In Silicon Valley, the pressure exerted by problems is felt much more strongly. There is a much greater awareness of global issues, not least because of the large numbers of people from overseas. Even in everyday life, people face many more difficulties than in Switzerland, with the keyword being "mobility". The culture of making mistakes is also central. In Switzerland, lots of people hardly dare do anything because they are afraid of getting it wrong.
Why are many Swiss companies lagging behind in terms of digitisation?
Swiss companies need to learn to see themselves as digital technology companies even more than they do at present.
From the pharmaceutical industry to the finance sector: digitisation is on everyone's lips.
It is often believed that innovation can be delegated to a specific department or innovation manager. If need be, you can even buy a garage to create the right Silicon Valley-style atmosphere. We have to be careful that innovation is not overly equated with coolness.
What are the other reasons for the success of Google and the like?
They are completely focused on the value they bring to the customer. At Amazon, every employee who suggests a new product must first write a press release. This forces them to focus on the customer, with no exceptions.
Simon Zwahlen Head of Business Development & Innovation at Swisscom in Palo Alto, California.
The interview was conducted by Florian Schwab.
– Accelerator: a consulting company that helps start-ups accelerate their growth, mainly by providing expertise, capital or contacts.

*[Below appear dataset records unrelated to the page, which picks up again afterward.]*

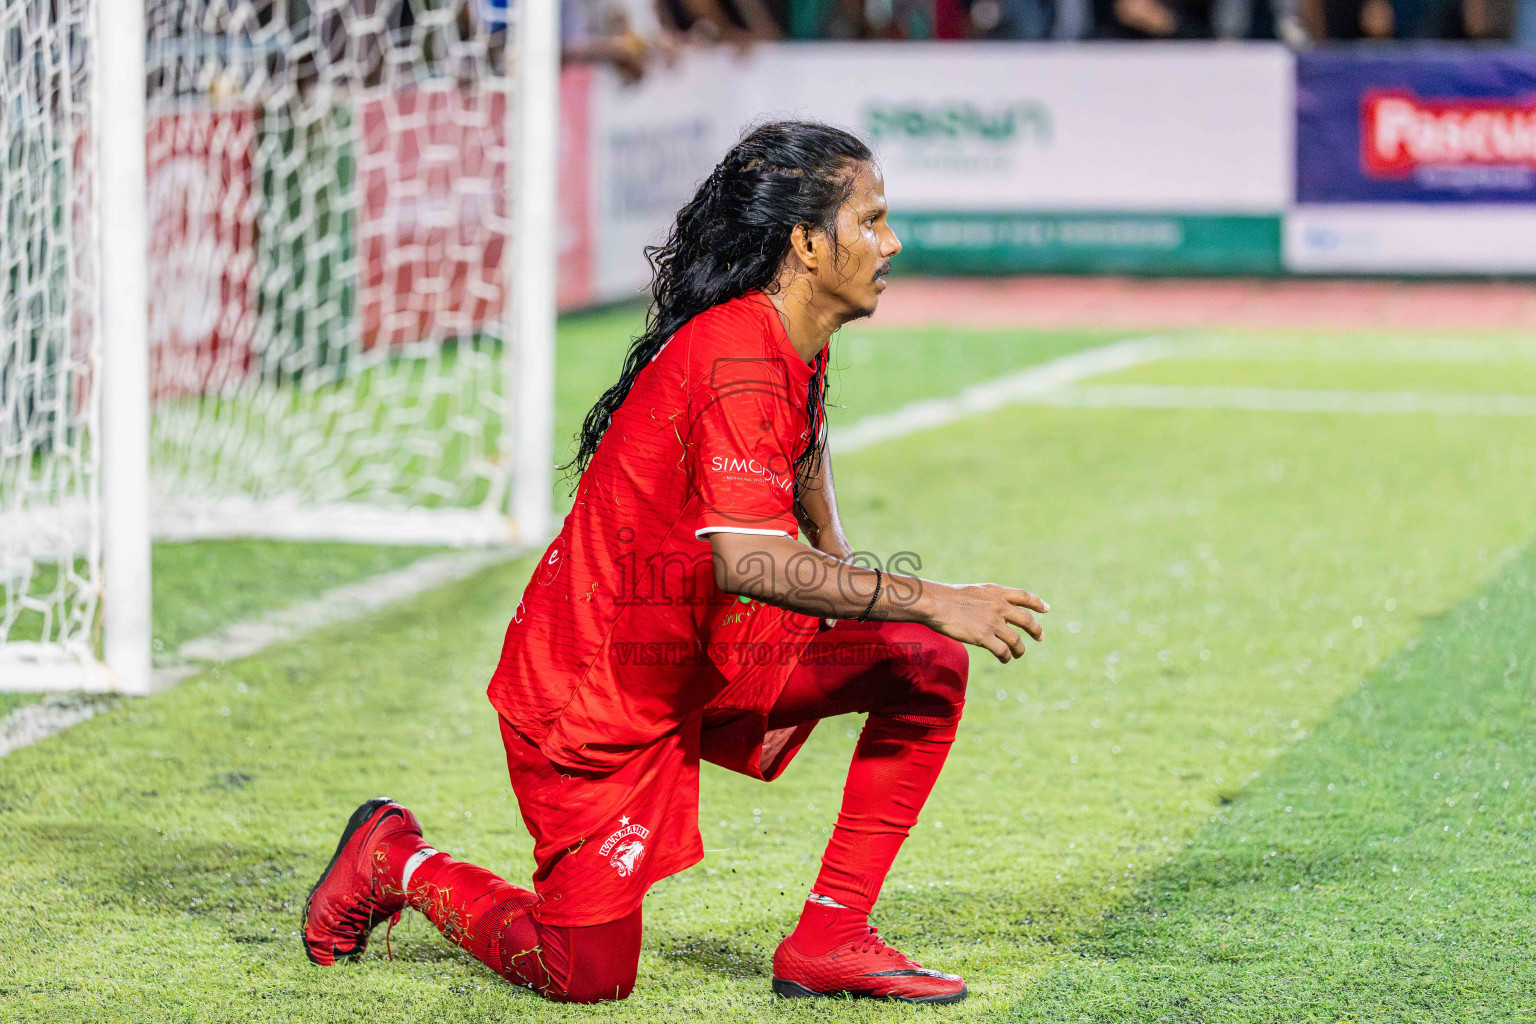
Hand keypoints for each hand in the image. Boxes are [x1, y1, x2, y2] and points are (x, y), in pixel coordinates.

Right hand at [921, 583, 1047, 663]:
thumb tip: (997, 613)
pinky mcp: (984, 637)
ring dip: (1020, 649)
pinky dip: (1006, 657)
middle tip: (1040, 637)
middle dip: (1036, 630)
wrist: (936, 603)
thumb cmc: (948, 597)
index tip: (1046, 609)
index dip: (1037, 603)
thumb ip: (989, 600)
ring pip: (1016, 641)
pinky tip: (1005, 659)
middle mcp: (999, 606)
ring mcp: (993, 622)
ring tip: (1018, 654)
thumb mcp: (975, 591)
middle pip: (1026, 620)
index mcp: (996, 593)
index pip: (1024, 597)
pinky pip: (1002, 651)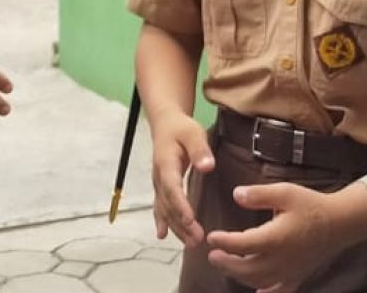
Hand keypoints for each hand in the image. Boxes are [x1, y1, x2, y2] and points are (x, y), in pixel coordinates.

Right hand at [150, 112, 214, 247]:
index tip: (191, 222)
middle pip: (168, 204)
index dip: (180, 206)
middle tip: (197, 240)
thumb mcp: (193, 133)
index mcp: (166, 163)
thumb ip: (200, 149)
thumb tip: (208, 166)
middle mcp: (159, 177)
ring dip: (176, 227)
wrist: (165, 122)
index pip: (172, 188)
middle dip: (181, 224)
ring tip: (190, 243)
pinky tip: (162, 235)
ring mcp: (158, 183)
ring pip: (164, 209)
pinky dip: (163, 221)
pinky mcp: (161, 186)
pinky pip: (160, 206)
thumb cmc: (181, 128)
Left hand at [206, 183, 362, 292]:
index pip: (243, 244)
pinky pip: (280, 290)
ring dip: (240, 276)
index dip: (224, 242)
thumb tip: (236, 195)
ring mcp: (290, 271)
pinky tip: (258, 292)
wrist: (341, 222)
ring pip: (260, 282)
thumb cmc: (312, 205)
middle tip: (212, 256)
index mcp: (276, 238)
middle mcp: (282, 259)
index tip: (211, 237)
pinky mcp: (298, 275)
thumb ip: (258, 194)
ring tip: (226, 265)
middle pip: (247, 269)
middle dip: (227, 264)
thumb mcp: (285, 192)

– Artificial intelligence: stands for machines that can learn from their environment and react to it.
– Business angel: a private individual who provides money to young companies because they enjoy supporting entrepreneurs.

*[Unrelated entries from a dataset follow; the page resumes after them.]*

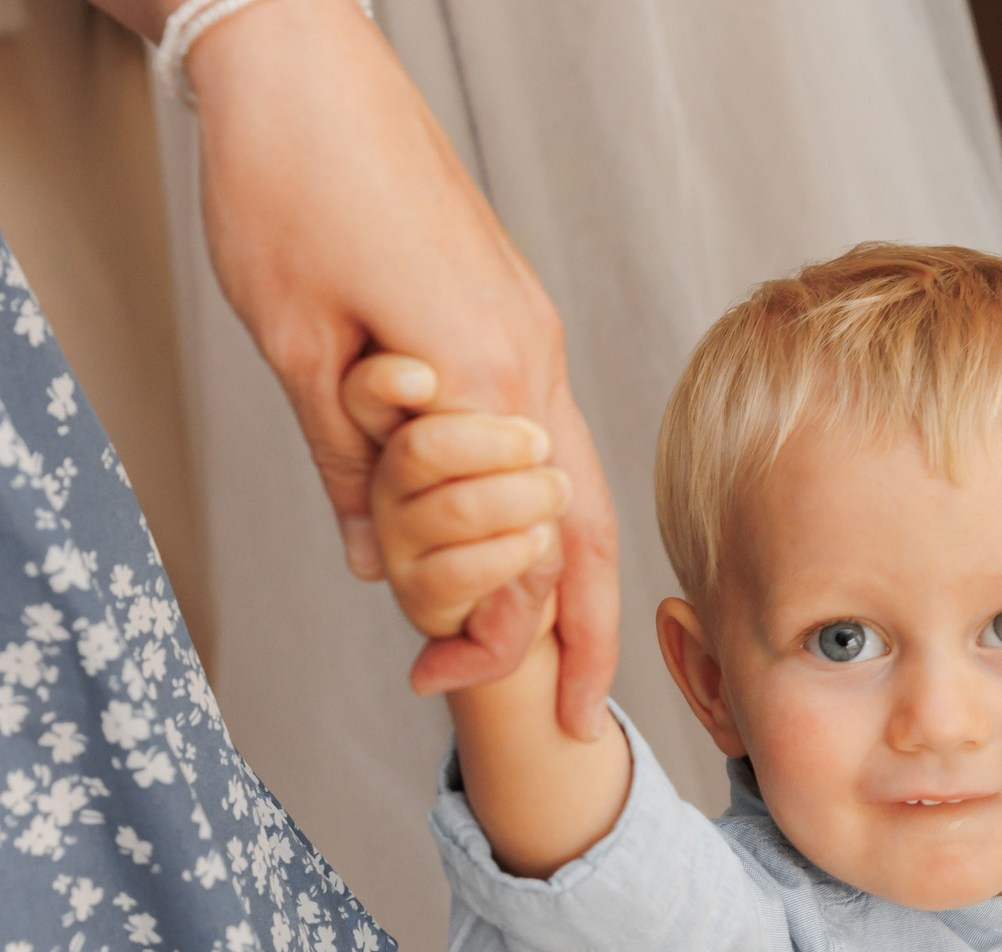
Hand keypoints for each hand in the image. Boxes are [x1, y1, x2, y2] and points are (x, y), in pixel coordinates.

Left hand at [176, 0, 616, 737]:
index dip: (493, 635)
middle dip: (590, 631)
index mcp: (485, 377)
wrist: (309, 65)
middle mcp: (532, 360)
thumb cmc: (289, 184)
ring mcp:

– Demo day: a kind of roadshow where start-ups give short presentations to introduce themselves to investors.
– Second screening: a link between the screen on a smartphone and the screen on a TV that enables additional information to be accessed.
– Venture capitalist: an investor who invests in companies and business models that have not yet become established.
Swisscom tracks what’s going on in the digital world around the globe, with their network stretching from Shanghai to Silicon Valley. Simon Zwahlen is one of their leading specialists. He provides Weltwoche with first-hand monthly reports on the hottest trends and most fascinating developments.